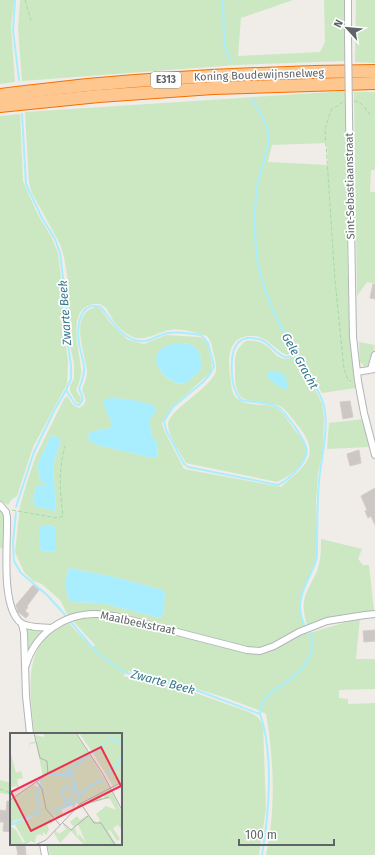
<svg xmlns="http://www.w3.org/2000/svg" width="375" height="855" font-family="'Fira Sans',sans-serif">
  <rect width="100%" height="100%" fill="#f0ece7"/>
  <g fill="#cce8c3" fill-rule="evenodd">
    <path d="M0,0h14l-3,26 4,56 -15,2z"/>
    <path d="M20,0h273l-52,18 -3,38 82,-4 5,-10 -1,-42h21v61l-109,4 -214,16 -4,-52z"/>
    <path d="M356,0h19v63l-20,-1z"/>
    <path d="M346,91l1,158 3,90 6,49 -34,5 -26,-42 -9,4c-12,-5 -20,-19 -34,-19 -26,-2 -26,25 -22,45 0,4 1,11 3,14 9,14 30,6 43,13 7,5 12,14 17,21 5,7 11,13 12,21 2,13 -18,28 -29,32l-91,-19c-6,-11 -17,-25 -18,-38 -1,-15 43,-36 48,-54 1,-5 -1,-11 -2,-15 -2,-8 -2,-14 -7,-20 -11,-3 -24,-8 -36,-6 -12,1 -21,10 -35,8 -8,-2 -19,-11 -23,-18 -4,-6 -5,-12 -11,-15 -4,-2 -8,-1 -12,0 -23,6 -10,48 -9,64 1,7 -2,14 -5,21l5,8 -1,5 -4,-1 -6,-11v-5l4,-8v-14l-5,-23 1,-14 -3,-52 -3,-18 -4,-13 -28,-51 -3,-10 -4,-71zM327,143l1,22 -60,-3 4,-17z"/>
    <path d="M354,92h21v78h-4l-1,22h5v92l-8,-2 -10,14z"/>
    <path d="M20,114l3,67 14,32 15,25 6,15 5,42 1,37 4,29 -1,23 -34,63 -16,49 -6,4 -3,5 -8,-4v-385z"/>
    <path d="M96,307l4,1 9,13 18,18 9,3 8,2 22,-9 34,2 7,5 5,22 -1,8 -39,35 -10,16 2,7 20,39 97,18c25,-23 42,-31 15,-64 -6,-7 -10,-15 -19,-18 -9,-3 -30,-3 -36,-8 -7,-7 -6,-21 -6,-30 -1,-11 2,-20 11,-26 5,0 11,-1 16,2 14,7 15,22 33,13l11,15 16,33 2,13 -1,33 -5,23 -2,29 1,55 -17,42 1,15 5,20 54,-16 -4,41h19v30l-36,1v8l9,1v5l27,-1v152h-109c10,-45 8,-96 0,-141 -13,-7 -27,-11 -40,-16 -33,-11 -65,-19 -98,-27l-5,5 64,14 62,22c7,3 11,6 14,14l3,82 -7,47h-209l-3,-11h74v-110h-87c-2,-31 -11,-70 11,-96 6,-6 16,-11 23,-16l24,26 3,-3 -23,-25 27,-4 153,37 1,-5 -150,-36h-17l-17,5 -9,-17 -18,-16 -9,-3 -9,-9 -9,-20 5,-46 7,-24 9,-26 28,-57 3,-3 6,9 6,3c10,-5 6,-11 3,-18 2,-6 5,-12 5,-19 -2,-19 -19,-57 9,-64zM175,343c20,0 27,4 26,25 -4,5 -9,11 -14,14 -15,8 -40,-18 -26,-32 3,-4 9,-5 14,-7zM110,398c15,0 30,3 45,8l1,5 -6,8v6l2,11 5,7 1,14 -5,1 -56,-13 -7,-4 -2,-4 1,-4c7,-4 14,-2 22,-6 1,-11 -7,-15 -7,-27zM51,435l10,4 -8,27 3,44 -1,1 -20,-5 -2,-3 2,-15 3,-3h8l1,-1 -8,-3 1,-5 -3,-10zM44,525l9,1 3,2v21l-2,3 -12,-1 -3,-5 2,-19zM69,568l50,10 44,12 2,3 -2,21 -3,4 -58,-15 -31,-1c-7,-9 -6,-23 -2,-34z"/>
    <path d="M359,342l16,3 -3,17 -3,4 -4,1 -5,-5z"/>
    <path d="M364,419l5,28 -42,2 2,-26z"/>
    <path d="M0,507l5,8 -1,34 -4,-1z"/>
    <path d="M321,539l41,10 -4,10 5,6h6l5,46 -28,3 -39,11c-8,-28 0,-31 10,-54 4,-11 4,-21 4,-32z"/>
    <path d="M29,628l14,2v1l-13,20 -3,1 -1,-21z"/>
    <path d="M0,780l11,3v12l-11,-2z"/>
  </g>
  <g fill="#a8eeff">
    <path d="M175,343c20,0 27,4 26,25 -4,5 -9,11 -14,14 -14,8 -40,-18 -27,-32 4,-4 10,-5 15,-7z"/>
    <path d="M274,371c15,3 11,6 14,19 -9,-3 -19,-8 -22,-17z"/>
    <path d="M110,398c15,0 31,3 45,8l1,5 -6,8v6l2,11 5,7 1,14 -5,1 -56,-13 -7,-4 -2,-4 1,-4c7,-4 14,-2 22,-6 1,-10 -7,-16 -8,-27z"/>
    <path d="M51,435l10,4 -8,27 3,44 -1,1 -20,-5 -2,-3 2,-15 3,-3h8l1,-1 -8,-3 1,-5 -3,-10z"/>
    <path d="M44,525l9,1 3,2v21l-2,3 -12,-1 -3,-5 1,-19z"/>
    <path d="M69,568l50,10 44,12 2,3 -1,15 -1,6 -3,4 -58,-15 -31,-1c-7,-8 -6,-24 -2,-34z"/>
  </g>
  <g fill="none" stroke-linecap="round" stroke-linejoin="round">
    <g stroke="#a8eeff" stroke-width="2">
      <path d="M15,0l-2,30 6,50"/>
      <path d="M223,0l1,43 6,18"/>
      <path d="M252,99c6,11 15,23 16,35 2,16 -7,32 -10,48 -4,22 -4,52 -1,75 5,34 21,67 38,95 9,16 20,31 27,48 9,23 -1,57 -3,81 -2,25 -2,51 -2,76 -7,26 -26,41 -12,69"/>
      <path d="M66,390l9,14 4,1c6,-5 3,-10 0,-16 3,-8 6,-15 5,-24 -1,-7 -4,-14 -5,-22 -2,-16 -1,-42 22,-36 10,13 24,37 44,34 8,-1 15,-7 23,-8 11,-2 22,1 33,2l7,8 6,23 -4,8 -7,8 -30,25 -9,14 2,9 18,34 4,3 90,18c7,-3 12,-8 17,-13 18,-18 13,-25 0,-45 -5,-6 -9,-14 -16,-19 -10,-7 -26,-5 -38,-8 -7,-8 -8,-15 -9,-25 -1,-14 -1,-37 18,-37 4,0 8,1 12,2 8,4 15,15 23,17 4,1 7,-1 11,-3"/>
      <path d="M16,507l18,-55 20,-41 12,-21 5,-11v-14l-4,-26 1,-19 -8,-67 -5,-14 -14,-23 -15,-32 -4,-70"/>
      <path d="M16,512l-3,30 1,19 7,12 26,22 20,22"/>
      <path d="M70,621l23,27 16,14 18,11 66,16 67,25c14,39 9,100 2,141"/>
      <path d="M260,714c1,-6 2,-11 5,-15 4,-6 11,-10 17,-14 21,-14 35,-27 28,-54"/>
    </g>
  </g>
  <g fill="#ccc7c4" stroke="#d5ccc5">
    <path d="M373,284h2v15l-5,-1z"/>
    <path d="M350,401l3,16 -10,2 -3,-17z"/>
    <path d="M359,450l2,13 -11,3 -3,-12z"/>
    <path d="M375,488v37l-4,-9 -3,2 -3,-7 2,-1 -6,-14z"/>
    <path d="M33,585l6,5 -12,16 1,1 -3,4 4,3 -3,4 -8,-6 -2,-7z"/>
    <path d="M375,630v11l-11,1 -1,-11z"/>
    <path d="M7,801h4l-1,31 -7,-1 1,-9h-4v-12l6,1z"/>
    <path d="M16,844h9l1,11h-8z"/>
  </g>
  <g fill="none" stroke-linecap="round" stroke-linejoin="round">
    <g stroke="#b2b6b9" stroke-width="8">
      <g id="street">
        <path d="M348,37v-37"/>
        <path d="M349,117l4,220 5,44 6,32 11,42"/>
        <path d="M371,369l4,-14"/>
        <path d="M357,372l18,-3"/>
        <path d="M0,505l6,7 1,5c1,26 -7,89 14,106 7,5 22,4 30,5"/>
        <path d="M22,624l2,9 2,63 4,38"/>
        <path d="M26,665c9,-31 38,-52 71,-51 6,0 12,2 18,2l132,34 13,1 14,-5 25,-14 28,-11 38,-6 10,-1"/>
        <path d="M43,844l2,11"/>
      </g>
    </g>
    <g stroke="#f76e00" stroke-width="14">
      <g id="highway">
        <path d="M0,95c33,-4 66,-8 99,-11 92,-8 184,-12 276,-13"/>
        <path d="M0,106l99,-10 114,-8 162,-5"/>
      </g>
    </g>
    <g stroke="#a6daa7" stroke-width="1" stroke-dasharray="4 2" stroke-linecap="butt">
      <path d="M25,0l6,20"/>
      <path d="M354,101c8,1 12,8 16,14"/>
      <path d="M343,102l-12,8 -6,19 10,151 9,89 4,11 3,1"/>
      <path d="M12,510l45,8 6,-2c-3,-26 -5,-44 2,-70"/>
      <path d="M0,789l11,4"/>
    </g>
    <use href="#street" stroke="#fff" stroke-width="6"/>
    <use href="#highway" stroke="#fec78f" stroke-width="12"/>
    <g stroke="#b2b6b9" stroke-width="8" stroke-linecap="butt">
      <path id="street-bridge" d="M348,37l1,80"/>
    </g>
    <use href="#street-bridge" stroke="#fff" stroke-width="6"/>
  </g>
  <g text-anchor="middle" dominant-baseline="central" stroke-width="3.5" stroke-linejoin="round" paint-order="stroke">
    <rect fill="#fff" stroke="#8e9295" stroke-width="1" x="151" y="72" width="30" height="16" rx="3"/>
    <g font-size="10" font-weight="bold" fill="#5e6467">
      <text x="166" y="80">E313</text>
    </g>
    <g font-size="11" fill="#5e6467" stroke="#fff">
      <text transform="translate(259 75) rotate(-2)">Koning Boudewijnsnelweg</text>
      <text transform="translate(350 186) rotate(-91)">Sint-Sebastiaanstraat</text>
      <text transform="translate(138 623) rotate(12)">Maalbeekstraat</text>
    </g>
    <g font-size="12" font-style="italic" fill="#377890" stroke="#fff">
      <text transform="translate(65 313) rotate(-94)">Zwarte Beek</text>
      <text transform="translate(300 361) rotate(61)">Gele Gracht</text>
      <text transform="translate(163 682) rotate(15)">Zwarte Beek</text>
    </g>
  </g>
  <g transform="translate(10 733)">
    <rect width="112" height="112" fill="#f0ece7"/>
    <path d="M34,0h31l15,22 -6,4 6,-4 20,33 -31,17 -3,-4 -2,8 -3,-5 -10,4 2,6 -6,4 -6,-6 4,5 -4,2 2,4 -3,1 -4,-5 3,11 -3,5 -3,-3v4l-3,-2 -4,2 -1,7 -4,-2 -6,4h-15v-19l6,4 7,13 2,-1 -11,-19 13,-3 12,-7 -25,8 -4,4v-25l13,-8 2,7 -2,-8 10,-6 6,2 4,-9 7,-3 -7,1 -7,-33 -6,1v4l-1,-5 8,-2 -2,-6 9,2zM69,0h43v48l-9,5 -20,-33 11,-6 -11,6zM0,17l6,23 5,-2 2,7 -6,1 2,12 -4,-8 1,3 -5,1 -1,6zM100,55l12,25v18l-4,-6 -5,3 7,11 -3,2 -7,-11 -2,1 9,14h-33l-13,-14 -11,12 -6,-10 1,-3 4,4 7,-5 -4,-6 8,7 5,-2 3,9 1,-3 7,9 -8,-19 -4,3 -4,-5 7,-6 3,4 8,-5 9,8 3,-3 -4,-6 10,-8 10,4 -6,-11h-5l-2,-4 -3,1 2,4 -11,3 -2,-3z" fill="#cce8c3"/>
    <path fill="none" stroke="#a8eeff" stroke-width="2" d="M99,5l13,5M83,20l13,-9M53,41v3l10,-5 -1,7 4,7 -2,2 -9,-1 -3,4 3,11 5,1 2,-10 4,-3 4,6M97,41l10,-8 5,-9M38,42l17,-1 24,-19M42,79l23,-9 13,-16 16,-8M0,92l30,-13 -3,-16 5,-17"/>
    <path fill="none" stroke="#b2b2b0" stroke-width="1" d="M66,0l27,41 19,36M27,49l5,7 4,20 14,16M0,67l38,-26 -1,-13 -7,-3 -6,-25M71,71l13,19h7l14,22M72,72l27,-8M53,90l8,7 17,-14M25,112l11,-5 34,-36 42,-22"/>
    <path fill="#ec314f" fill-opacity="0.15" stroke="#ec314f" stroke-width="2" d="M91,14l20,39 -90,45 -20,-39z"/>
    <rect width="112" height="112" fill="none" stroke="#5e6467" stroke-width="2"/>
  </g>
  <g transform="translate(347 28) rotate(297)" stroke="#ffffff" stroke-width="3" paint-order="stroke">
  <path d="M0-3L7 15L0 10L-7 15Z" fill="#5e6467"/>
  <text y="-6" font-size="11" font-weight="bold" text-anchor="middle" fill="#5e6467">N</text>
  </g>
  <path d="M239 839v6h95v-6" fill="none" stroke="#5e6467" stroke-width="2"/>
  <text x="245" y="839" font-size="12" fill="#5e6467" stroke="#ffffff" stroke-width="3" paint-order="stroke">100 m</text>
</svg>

▶ WHAT TO PRODUCE:
Go through the data and show every line where "anchor" occurs.

▶ EXERCISE RESPONSE:
  <g text-anchor="middle" dominant-baseline="central" stroke-width="3.5" stroke-linejoin="round" paint-order="stroke">
  <text y="-6" font-size="11" font-weight="bold" text-anchor="middle" fill="#5e6467">N</text>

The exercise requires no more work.